阅读文段 =

查看原文
其他

在道理行不通的社会中,应当如何生活

吉川幸次郎 槛外记 2023-11-30

▲竹林七贤
三世纪的中国,即魏晋时代,产生了许多令人爱慕的人物。其中我特别敬爱的,是竹林七贤的首要人物阮籍。他是一个以行为的强烈而闻名的人。我在行为上不能够像他那样,但我并不因此减少对他的尊敬。



蔑视世俗之人
阮籍是河南尉氏人,他的家乡位于土地肥沃的河南平原的中央。从《竹林七贤论》可以知道他的家族世代富裕。但在更早时代的历史记载中,阮姓的人物几乎没有出现过。直到他的父亲阮禹,才出了第一个知名人物。阮禹不仅作为文学之士成为魏武帝、文帝沙龙中的重要一员,而且是政治的智囊。他的儿子阮籍,出生在公元210年。
据说,在他们家乡道路的北侧,住着更为富裕的同族人家,称为“北阮”,与此相对,居住在道路南侧的阮籍和他的侄子阮咸家,称为“南阮”。某一年的七月七日(当时的风俗认为这一天晒过的东西就不会生虫),富有的北阮家把纱罗锦绮之类连列成鲜丽的一长排,借此夸耀。而隔街相对的南阮家,却在庭院正中竖起一根竹竿,在竹竿上晒着一条布裤衩。“未能免俗,聊复尔耳!”阮咸这样说。(这一节和本文后面所引起的各种逸闻,都出于当时的逸话集《世说新语》
不过我觉得,这一佚闻只不过说明阮籍家中不像对面北阮家那么有钱,其实南阮家也是一个从乡里的庄园获得收入以保证生活、一代代向洛阳的官场输出官僚的豪族家庭。

所示数据 =
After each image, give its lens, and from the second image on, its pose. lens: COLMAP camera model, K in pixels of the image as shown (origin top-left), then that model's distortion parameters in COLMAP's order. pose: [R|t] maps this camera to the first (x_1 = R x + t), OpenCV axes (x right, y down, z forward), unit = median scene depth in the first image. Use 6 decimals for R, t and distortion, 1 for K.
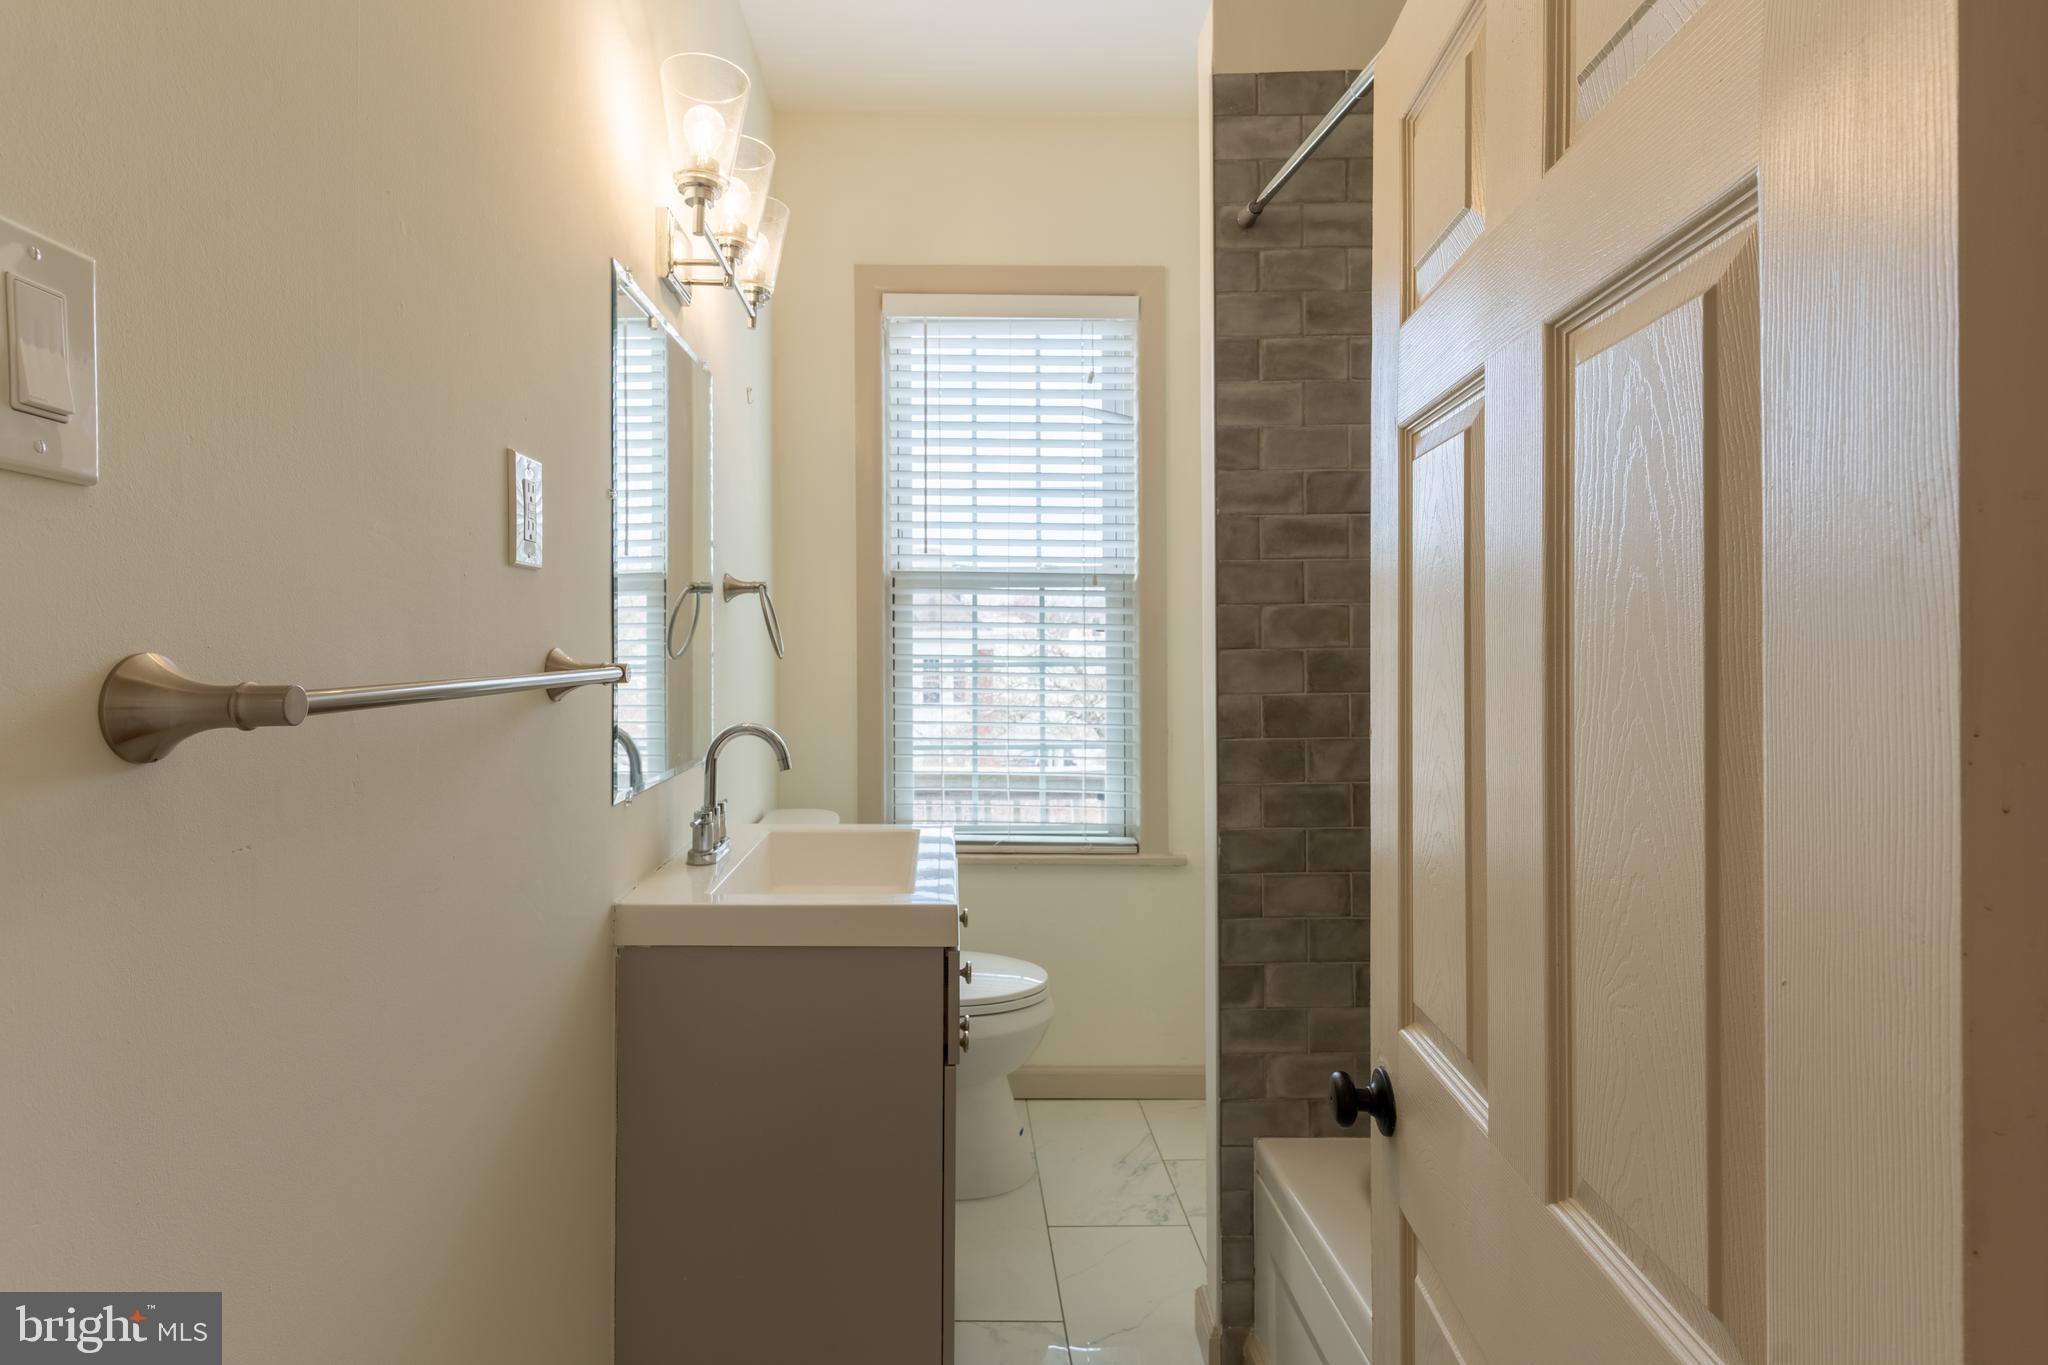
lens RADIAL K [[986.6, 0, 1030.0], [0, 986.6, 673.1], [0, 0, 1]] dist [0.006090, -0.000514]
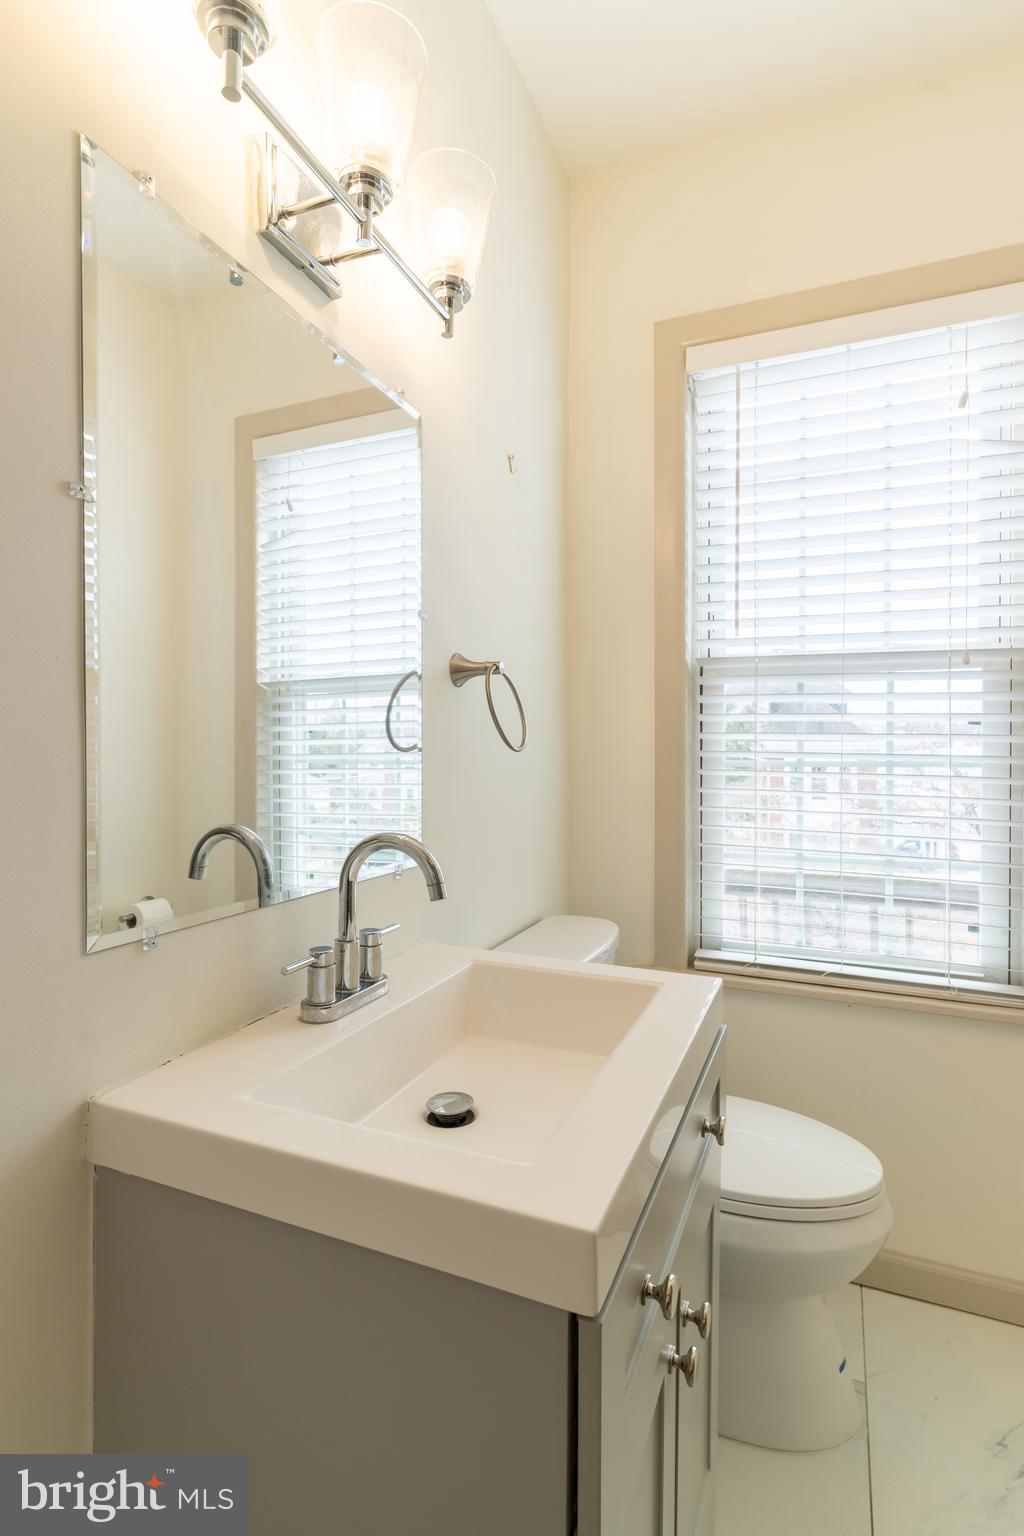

任务列表 =
**A.** 根据阅读文段,阮籍出生于哪一年?
**B.** 请将阅读文段中以含有“在道理行不通的社会中,应当如何生活”的词句开头、以“阳的官场输出官僚的豪族家庭。”结尾的那一部分原样照抄下来。
完成下列作答用不到这些材料。

各题答案 =
**A.** 公元210年。

**B.**
在道理行不通的社会中,应当如何生活

吉川幸次郎 槛外记 2023-11-30

▲竹林七贤
三世纪的中国,即魏晋时代,产生了许多令人爱慕的人物。其中我特别敬爱的,是竹林七贤的首要人物阮籍。他是一个以行为的强烈而闻名的人。我在行为上不能够像他那样,但我并不因此减少对他的尊敬。



蔑视世俗之人
阮籍是河南尉氏人,他的家乡位于土地肥沃的河南平原的中央。从《竹林七贤论》可以知道他的家族世代富裕。但在更早时代的历史记载中,阮姓的人物几乎没有出现过。直到他的父亲阮禹,才出了第一个知名人物。阮禹不仅作为文学之士成为魏武帝、文帝沙龙中的重要一员,而且是政治的智囊。他的儿子阮籍,出生在公元210年。
据说,在他们家乡道路的北侧,住着更为富裕的同族人家,称为“北阮”,与此相对,居住在道路南侧的阮籍和他的侄子阮咸家,称为“南阮”。某一年的七月七日(当时的风俗认为这一天晒过的东西就不会生虫),富有的北阮家把纱罗锦绮之类连列成鲜丽的一长排,借此夸耀。而隔街相对的南阮家,却在庭院正中竖起一根竹竿,在竹竿上晒着一条布裤衩。“未能免俗,聊复尔耳!”阮咸这样说。(这一节和本文后面所引起的各种逸闻,都出于当时的逸话集《世说新语》
不过我觉得,这一佚闻只不过说明阮籍家中不像对面北阮家那么有钱,其实南阮家也是一个从乡里的庄园获得收入以保证生活、一代代向洛阳的官场输出官僚的豪族家庭。